**Problem description**
Pictures are to be dropped. Everything else in the listing gets copied exactly.
════════════════
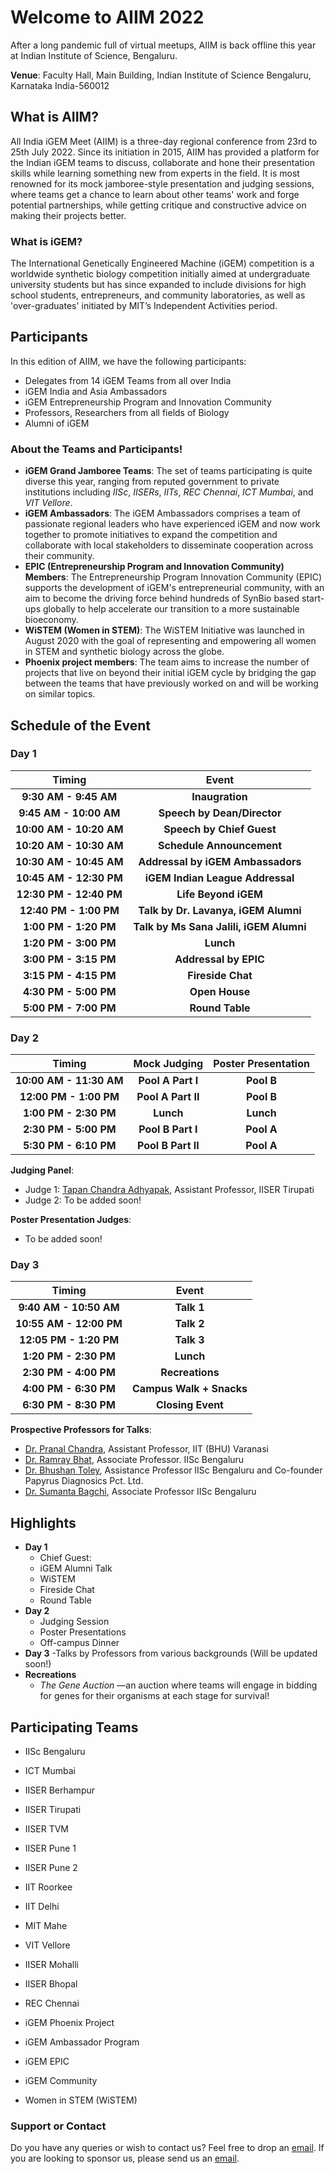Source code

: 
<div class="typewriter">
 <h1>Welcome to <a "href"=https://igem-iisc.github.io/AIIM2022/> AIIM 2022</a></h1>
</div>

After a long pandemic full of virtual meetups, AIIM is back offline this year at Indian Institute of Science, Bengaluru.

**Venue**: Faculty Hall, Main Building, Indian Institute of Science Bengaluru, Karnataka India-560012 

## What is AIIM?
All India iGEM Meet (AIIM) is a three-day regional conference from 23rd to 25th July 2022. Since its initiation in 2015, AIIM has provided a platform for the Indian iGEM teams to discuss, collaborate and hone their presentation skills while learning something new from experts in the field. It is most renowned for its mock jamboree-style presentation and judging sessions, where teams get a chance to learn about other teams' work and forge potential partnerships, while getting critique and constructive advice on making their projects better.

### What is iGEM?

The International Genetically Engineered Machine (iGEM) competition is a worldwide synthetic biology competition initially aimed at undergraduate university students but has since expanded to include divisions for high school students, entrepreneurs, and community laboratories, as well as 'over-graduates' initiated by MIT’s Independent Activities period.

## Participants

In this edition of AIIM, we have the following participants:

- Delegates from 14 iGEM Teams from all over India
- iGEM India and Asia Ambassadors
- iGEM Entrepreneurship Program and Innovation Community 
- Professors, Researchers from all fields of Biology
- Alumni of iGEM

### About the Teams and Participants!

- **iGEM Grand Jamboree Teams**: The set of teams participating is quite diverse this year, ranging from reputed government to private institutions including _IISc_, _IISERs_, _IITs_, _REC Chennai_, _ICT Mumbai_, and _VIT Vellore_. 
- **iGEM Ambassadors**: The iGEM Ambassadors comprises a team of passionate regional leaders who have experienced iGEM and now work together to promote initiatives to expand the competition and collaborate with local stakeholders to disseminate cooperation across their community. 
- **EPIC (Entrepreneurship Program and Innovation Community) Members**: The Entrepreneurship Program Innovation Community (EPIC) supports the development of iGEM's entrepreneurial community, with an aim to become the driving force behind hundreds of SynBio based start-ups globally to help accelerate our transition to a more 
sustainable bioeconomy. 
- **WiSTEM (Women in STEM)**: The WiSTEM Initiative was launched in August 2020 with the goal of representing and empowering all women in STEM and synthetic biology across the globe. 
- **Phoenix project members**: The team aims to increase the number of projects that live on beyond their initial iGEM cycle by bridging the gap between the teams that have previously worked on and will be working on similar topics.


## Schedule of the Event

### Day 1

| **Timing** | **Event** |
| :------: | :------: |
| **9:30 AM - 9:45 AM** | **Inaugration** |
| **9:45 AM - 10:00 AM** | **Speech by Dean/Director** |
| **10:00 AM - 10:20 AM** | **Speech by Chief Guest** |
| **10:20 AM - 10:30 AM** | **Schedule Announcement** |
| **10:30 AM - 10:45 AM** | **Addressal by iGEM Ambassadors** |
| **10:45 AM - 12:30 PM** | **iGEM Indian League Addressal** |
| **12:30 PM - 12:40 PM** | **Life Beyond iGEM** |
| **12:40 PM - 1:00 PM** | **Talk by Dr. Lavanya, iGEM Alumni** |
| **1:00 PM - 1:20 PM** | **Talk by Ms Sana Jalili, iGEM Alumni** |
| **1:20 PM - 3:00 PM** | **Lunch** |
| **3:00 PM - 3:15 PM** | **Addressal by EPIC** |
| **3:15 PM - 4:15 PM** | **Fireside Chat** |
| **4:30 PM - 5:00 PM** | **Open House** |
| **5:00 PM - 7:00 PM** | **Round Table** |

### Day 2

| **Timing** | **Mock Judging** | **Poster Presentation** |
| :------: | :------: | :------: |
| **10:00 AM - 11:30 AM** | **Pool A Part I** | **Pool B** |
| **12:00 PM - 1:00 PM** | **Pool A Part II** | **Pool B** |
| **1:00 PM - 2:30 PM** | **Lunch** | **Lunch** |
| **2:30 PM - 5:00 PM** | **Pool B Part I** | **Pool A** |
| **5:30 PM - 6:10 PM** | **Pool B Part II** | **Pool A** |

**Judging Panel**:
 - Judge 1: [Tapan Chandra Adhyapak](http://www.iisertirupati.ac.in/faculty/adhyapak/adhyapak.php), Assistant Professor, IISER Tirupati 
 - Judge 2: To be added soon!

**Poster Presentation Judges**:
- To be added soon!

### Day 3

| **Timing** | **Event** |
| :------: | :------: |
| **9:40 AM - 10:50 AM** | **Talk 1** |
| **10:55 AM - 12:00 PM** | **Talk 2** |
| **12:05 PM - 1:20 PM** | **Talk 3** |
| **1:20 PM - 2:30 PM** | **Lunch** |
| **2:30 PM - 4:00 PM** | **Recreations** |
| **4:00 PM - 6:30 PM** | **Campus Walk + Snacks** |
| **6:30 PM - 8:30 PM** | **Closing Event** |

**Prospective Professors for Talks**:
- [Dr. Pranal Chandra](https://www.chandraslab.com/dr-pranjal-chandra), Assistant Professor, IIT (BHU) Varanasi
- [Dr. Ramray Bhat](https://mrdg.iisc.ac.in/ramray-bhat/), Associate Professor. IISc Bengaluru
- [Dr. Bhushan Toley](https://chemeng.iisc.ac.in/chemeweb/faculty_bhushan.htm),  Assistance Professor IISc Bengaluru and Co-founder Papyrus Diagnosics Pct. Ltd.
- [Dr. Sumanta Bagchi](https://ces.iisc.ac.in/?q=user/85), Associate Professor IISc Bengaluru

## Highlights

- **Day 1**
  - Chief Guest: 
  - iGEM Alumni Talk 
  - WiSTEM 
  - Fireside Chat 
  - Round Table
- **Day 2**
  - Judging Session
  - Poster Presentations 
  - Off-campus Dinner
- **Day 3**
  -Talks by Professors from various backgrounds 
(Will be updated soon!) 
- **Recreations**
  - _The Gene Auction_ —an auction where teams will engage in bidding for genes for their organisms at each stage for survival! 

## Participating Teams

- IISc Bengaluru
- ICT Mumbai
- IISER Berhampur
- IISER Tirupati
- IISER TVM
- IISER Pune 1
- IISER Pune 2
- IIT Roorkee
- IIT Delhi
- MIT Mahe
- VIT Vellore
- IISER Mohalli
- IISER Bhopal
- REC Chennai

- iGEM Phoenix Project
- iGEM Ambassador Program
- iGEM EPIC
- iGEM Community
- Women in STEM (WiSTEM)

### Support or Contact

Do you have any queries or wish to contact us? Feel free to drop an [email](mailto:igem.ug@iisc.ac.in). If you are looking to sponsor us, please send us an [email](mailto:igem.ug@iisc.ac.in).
════════════════
**Exercise result**
Source code

: 
<div class="typewriter">
 <h1>Welcome to <a "href"=https://igem-iisc.github.io/AIIM2022/> AIIM 2022</a></h1>
</div>

After a long pandemic full of virtual meetups, AIIM is back offline this year at Indian Institute of Science, Bengaluru.

**Venue**: Faculty Hall, Main Building, Indian Institute of Science Bengaluru, Karnataka India-560012 

## What is AIIM?
All India iGEM Meet (AIIM) is a three-day regional conference from 23rd to 25th July 2022. Since its initiation in 2015, AIIM has provided a platform for the Indian iGEM teams to discuss, collaborate and hone their presentation skills while learning something new from experts in the field. It is most renowned for its mock jamboree-style presentation and judging sessions, where teams get a chance to learn about other teams' work and forge potential partnerships, while getting critique and constructive advice on making their projects better.

### What is iGEM?

The International Genetically Engineered Machine (iGEM) competition is a worldwide synthetic biology competition initially aimed at undergraduate university students but has since expanded to include divisions for high school students, entrepreneurs, and community laboratories, as well as 'over-graduates' initiated by MIT’s Independent Activities period.

## Participants

In this edition of AIIM, we have the following participants:

- Delegates from 14 iGEM Teams from all over India
- iGEM India and Asia Ambassadors
- iGEM Entrepreneurship Program and Innovation Community 
- Professors, Researchers from all fields of Biology
- Alumni of iGEM

### About the Teams and Participants!

- **iGEM Grand Jamboree Teams**: The set of teams participating is quite diverse this year, ranging from reputed government to private institutions including _IISc_, _IISERs_, _IITs_, _REC Chennai_, _ICT Mumbai_, and _VIT Vellore_. 
- **iGEM Ambassadors**: The iGEM Ambassadors comprises a team of passionate regional leaders who have experienced iGEM and now work together to promote initiatives to expand the competition and collaborate with local stakeholders to disseminate cooperation across their community. 
- **EPIC (Entrepreneurship Program and Innovation Community) Members**: The Entrepreneurship Program Innovation Community (EPIC) supports the development of iGEM's entrepreneurial community, with an aim to become the driving force behind hundreds of SynBio based start-ups globally to help accelerate our transition to a more 
sustainable bioeconomy. 
- **WiSTEM (Women in STEM)**: The WiSTEM Initiative was launched in August 2020 with the goal of representing and empowering all women in STEM and synthetic biology across the globe. 
- **Phoenix project members**: The team aims to increase the number of projects that live on beyond their initial iGEM cycle by bridging the gap between the teams that have previously worked on and will be working on similar topics.


## Schedule of the Event

### Day 1

| **Timing** | **Event** |
| :------: | :------: |
| **9:30 AM - 9:45 AM** | **Inaugration** |
| **9:45 AM - 10:00 AM** | **Speech by Dean/Director** |
| **10:00 AM - 10:20 AM** | **Speech by Chief Guest** |
| **10:20 AM - 10:30 AM** | **Schedule Announcement** |
| **10:30 AM - 10:45 AM** | **Addressal by iGEM Ambassadors** |
| **10:45 AM - 12:30 PM** | **iGEM Indian League Addressal** |
| **12:30 PM - 12:40 PM** | **Life Beyond iGEM** |
| **12:40 PM - 1:00 PM** | **Talk by Dr. Lavanya, iGEM Alumni** |
| **1:00 PM - 1:20 PM** | **Talk by Ms Sana Jalili, iGEM Alumni** |
| **1:20 PM - 3:00 PM** | **Lunch** |
| **3:00 PM - 3:15 PM** | **Addressal by EPIC** |
| **3:15 PM - 4:15 PM** | **Fireside Chat** |
| **4:30 PM - 5:00 PM** | **Open House** |
| **5:00 PM - 7:00 PM** | **Round Table** |

### Day 2

| **Timing** | **Mock Judging** | **Poster Presentation** |
| :------: | :------: | :------: |
| **10:00 AM - 11:30 AM** | **Pool A Part I** | **Pool B** |
| **12:00 PM - 1:00 PM** | **Pool A Part II** | **Pool B** |
| **1:00 PM - 2:30 PM** | **Lunch** | **Lunch** |
| **2:30 PM - 5:00 PM** | **Pool B Part I** | **Pool A** |
| **5:30 PM - 6:10 PM** | **Pool B Part II** | **Pool A** |

**Judging Panel**:
 - Judge 1: [Tapan Chandra Adhyapak](http://www.iisertirupati.ac.in/faculty/adhyapak/adhyapak.php), Assistant Professor, IISER Tirupati 
 - Judge 2: To be added soon!

**Poster Presentation Judges**:
- To be added soon!

### Day 3

| **Timing** | **Event** |
| :------: | :------: |
| **9:40 AM - 10:50 AM** | **Talk 1** |
| **10:55 AM - 12:00 PM** | **Talk 2** |
| **12:05 PM - 1:20 PM** | **Talk 3** |
| **1:20 PM - 2:30 PM** | **Lunch** |
| **2:30 PM - 4:00 PM** | **Recreations** |
| **4:00 PM - 6:30 PM** | **Campus Walk + Snacks** |
| **6:30 PM - 8:30 PM** | **Closing Event** |

**Prospective Professors for Talks**:
- [Dr. Pranal Chandra](https://www.chandraslab.com/dr-pranjal-chandra), Assistant Professor, IIT (BHU) Varanasi
- [Dr. Ramray Bhat](https://mrdg.iisc.ac.in/ramray-bhat/), Associate Professor. IISc Bengaluru
- [Dr. Bhushan Toley](https://chemeng.iisc.ac.in/chemeweb/faculty_bhushan.htm),  Assistance Professor IISc Bengaluru and Co-founder Papyrus Diagnosics Pct. Ltd.
- [Dr. Sumanta Bagchi](https://ces.iisc.ac.in/?q=user/85), Associate Professor IISc Bengaluru

## Highlights

- **Day 1**
  - Chief Guest: 
  - iGEM Alumni Talk 
  - WiSTEM 
  - Fireside Chat 
  - Round Table
- **Day 2**
  - Judging Session
  - Poster Presentations 
  - Off-campus Dinner
- **Day 3**
  -Talks by Professors from various backgrounds 
(Will be updated soon!) 
- **Recreations**
  - _The Gene Auction_ —an auction where teams will engage in bidding for genes for their organisms at each stage for survival! 

## Participating Teams

- IISc Bengaluru
- ICT Mumbai
- IISER Berhampur
- IISER Tirupati
- IISER TVM
- IISER Pune 1
- IISER Pune 2
- IIT Roorkee
- IIT Delhi
- MIT Mahe
- VIT Vellore
- IISER Mohalli
- IISER Bhopal
- REC Chennai

- iGEM Phoenix Project
- iGEM Ambassador Program
- iGEM EPIC
- iGEM Community
- Women in STEM (WiSTEM)

### Support or Contact

Do you have any queries or wish to contact us? Feel free to drop an [email](mailto:igem.ug@iisc.ac.in). If you are looking to sponsor us, please send us an [email](mailto:igem.ug@iisc.ac.in).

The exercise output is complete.